AT&T (NYSE: T) this week is implementing the usage based billing (UBB) rules for its DSL and U-verse broadband customers it previously announced in March. Starting today, existing DSL service customers will get a 150 GB allowance, while U-verse subscribers have a 250 GB cap on services.
As has been the argument by other large broadband providers such as Frontier (NYSE: FTR), Bell Canada (NYSE: BCE) and, most recently, Telus (Toronto: T.TO), the caps will affect only about 2 percent of their customer base.
"Customers strongly believe that only those who use the most bandwidth should pay more. That's exactly what this does," Kuriko Hasegawa, a spokeswoman for AT&T, told the American-Statesman, adding that "98 percent of our customers will NOT be impacted by this."
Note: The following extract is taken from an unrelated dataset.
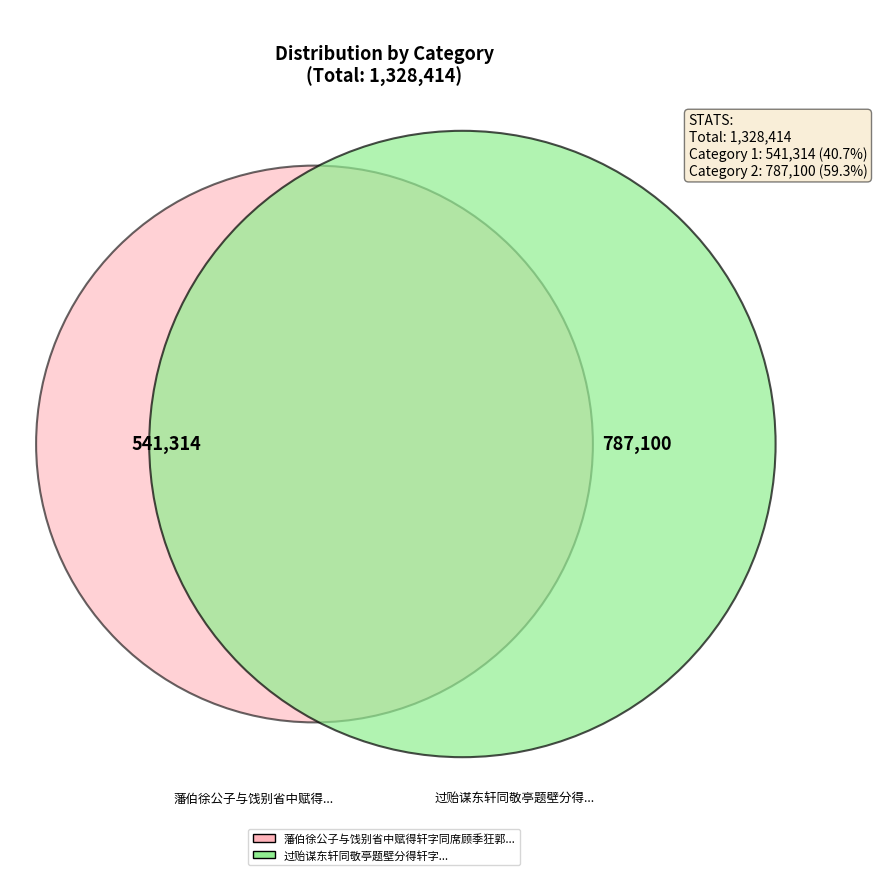

Does any single category account for the majority?

Yes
However, Phillip Dampier, leader of consumer watchdog group Stop the Cap believes that AT&T's move is nothing more than a means to protect its U-verse revenue from over the top (OTT) online video services like Netflix (Nasdaq: NFLX) and Hulu.
"AT&T likes to claim these caps will only impact a tiny percentage of their customers. If true, why impose them at all?" Dampier asked.
At the same time, a number of users in Broadband DSL Reports AT&T forum report that there are various inaccuracies on how the telco measures bandwidth consumption. Concerns over metering accuracy will likely grow even larger as people become affected by the rules.